A tarefa:
Responda com base no texto sobre o Coringa:
1. Como o texto descreve o Coringa de Joaquin, em contraste com o de Heath Ledger?
2. Que tom o filme ganha a partir do momento em que Arthur se torna o Coringa?
3. Em que o filme aposta, apesar de não ter muita ação prática?

Trecho do texto:
Se o Coringa de Heath Ledger era assombroso porque parecia ser uma força da natureza, o Coringa de Joaquin é absolutamente humano. Arthur não é uma idealização de um conceito, ele é uma pessoa com motivações nítidas, apesar de que nem tudo que ele faz é planejado, pois não sabemos o que esperar nem de Arthur, muito menos desse Coringa. Ambos são extremamente instáveis.

Coringa em uma das cenas do filme / Warner Bros
A partir do momento em que Arthur se torna o Coringa, o filme começa a ganhar um novo tom, bem mais sombrio e melancólico, apesar de que o primeiro ato é tão intensamente soturno.

Tudo na trama é absolutamente sombrio como deveria ser e apesar de não ter muita ação prática, o filme consegue de forma primorosa apostar nos jogos mentais do vilão para nos guiar por dentro da mente diabólica do personagem.

Dados coletados
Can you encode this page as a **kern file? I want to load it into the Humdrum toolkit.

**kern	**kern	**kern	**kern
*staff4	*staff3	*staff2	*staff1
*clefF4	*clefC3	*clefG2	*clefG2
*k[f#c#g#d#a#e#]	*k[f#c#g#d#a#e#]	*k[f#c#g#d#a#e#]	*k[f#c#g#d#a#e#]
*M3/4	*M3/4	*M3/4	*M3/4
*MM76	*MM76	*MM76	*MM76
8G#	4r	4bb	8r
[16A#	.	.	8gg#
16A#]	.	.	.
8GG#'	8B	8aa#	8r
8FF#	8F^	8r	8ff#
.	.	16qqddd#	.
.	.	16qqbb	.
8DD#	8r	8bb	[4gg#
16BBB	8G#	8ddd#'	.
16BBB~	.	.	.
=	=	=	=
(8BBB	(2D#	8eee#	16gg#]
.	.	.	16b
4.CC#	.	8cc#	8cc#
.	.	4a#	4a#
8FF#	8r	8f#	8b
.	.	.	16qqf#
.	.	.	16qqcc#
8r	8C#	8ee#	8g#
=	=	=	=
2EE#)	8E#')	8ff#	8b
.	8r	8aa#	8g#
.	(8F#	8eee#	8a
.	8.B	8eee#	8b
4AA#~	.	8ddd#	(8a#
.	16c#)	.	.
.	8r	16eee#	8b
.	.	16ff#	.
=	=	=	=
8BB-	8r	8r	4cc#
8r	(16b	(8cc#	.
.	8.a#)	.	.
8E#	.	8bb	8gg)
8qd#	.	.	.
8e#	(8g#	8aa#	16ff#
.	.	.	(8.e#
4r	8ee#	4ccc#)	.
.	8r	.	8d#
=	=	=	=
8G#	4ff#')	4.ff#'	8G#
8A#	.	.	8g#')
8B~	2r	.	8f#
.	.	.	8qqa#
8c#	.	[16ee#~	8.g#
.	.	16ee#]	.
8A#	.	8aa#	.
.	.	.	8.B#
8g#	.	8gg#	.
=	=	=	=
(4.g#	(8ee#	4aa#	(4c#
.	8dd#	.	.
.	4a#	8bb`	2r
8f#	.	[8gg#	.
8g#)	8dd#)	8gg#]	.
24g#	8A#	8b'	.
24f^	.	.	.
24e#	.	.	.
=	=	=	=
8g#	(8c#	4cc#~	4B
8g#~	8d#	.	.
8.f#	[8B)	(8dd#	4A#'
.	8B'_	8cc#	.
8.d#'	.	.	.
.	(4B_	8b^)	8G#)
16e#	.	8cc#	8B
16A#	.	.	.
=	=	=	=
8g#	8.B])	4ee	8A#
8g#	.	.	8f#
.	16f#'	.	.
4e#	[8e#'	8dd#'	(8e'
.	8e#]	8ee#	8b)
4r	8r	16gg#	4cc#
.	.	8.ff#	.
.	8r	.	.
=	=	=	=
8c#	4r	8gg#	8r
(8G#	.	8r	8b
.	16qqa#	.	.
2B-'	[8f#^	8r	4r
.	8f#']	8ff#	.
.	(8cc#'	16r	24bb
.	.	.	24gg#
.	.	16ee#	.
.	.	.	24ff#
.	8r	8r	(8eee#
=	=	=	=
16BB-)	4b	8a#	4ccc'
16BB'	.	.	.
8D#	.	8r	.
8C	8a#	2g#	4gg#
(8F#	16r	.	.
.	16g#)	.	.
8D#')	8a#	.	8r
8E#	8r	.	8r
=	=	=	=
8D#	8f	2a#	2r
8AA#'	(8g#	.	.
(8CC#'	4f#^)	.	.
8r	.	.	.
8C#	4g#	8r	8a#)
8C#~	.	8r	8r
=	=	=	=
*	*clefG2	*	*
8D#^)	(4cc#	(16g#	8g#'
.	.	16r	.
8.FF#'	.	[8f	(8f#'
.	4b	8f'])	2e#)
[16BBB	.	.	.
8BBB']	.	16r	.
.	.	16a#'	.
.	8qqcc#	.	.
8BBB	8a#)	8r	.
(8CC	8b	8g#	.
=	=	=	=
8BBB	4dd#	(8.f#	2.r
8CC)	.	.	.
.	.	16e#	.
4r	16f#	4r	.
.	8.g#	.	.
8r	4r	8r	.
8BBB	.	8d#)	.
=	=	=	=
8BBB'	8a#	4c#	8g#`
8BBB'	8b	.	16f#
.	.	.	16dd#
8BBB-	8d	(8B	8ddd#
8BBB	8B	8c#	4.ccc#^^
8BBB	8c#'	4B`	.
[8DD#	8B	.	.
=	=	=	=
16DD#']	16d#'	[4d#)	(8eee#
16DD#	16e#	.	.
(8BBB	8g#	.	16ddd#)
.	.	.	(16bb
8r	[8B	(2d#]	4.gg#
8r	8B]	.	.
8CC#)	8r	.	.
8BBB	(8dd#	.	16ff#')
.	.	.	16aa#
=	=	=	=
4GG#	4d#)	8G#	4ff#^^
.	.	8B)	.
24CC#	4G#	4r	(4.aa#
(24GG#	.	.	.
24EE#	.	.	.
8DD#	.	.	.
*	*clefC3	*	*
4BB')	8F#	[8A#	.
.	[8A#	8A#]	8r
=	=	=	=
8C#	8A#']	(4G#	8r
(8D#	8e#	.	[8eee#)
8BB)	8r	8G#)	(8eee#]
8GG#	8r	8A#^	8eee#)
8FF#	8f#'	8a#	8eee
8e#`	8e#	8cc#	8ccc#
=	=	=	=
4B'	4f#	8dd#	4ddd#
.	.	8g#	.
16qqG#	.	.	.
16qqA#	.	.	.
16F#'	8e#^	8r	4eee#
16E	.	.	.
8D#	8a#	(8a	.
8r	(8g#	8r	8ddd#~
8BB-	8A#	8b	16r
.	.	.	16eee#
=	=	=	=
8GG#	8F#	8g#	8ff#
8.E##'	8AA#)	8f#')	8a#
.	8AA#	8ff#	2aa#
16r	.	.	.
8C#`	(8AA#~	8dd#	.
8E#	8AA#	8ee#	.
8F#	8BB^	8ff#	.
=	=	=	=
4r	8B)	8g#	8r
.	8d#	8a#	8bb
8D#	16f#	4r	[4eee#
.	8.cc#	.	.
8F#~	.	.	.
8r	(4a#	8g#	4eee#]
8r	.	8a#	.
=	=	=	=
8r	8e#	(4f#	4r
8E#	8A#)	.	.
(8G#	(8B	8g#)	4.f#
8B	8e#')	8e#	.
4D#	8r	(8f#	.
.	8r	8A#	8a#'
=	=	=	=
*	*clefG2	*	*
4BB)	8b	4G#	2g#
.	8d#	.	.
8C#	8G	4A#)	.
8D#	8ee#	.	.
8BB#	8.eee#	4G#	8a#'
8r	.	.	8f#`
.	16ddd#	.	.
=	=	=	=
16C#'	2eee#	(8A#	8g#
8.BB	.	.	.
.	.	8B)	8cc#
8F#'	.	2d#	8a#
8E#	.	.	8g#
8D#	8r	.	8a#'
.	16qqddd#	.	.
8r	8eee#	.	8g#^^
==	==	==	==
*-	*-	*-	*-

Solução do exercício:
1. Como absolutamente humano.
2. Um tom bem mais sombrio e melancólico.
3. Nos jogos mentais do vilão.